Publié le 22 juin 2020 Mis à jour le 23 juin 2020

Le déboulonnage des statues des figures coloniales, notamment de celles de Léopold II, est-il le signe que la société belge est prête à regarder son passé colonial en face? À quelques jours de l’anniversaire de l’indépendance de la République démocratique du Congo, Amandine Lauro présente les derniers résultats des recherches sur l’histoire de la colonisation belge dans un livre « grand public ».

Ces dernières semaines, poussé par les manifestations de lutte contre le racisme, le débat sur le passé colonial de la Belgique refait surface. Ces discussions passionnées sont parfois marquées par leur méconnaissance des faits et du contexte.

Pour les nourrir et les préciser, un ouvrage collectif dirigé par Amandine Lauro – Centre de recherche Mondes modernes et contemporains et Atelier Genre(s) et Sexualité(s), Faculté de Philosophie et Sciences sociales - Idesbald Goddeeris (KU Leuven) et Guy Vanthemsche (VUB), présente les connaissances scientifiques actuelles.

Amandine Lauro y analyse notamment la question de la répression.

« Lorsque le Congo devient officiellement belge en 1908, les autorités affirment avoir définitivement mis fin à la violence brutale qui a rendu le premier régime de Léopold II tristement célèbre. Mais a-t-on réellement fait « table rase » entre le Congo belge et le Congo léopoldien ? » s’interroge la chercheuse.

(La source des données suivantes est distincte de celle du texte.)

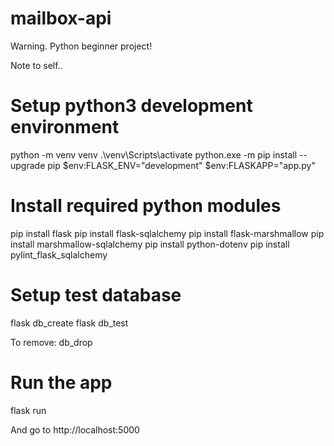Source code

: # mailbox-api

Warning. Python beginner project!

Note to self..

# Setup python3 development environment

python -m venv venv 
.\venv\Scripts\activate
python.exe -m pip install --upgrade pip
$env:FLASK_ENV="development"
$env:FLASKAPP="app.py"

# Install required python modules

pip install flask
pip install flask-sqlalchemy
pip install flask-marshmallow
pip install marshmallow-sqlalchemy
pip install python-dotenv
pip install pylint_flask_sqlalchemy

# Setup test database

flask db_create
flask db_test

To remove: db_drop

# Run the app

flask run

And go to http://localhost:5000
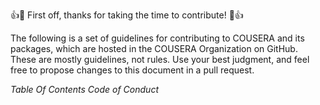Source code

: 👍🎉 First off, thanks for taking the time to contribute! 🎉👍

The following is a set of guidelines for contributing to COUSERA and its packages, which are hosted in the COUSERA Organization on GitHub. These are mostly guidelines, not rules. Use your best judgment, and feel free to propose changes to this document in a pull request.

*Table Of Contents*
*Code of Conduct*
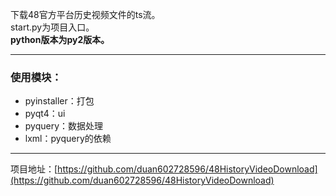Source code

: 下载48官方平台历史视频文件的ts流。   
start.py为项目入口。  
**python版本为py2版本。**

---

### 使用模块：
* pyinstaller：打包
* pyqt4：ui
* pyquery：数据处理
* lxml：pyquery的依赖

---

项目地址：[https://github.com/duan602728596/48HistoryVideoDownload](https://github.com/duan602728596/48HistoryVideoDownload)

Cette question est donc examinée du début du 20e siècle jusqu’au tournant de la décolonisation, dans ses moments de déploiement « exceptionnels » (répression de grandes révoltes ou de soulèvements comme celui de Léopoldville), mais aussi dans une perspective plus « ordinaire » (police et maintien de l’ordre au quotidien).

Ce livre rassemble bien d’autres thématiques: l'impact de la colonisation sur l’environnement, mais aussi sur le genre et la sexualité, ou encore les multiples formes prises par les résistances congolaises face au pouvoir colonial. 

Le but étant de répondre aux questions complexes que le public se pose mais également de mettre en avant des interrogations qui sont au cœur des recherches récentes, mais qui ont peu de visibilité dans le débat public.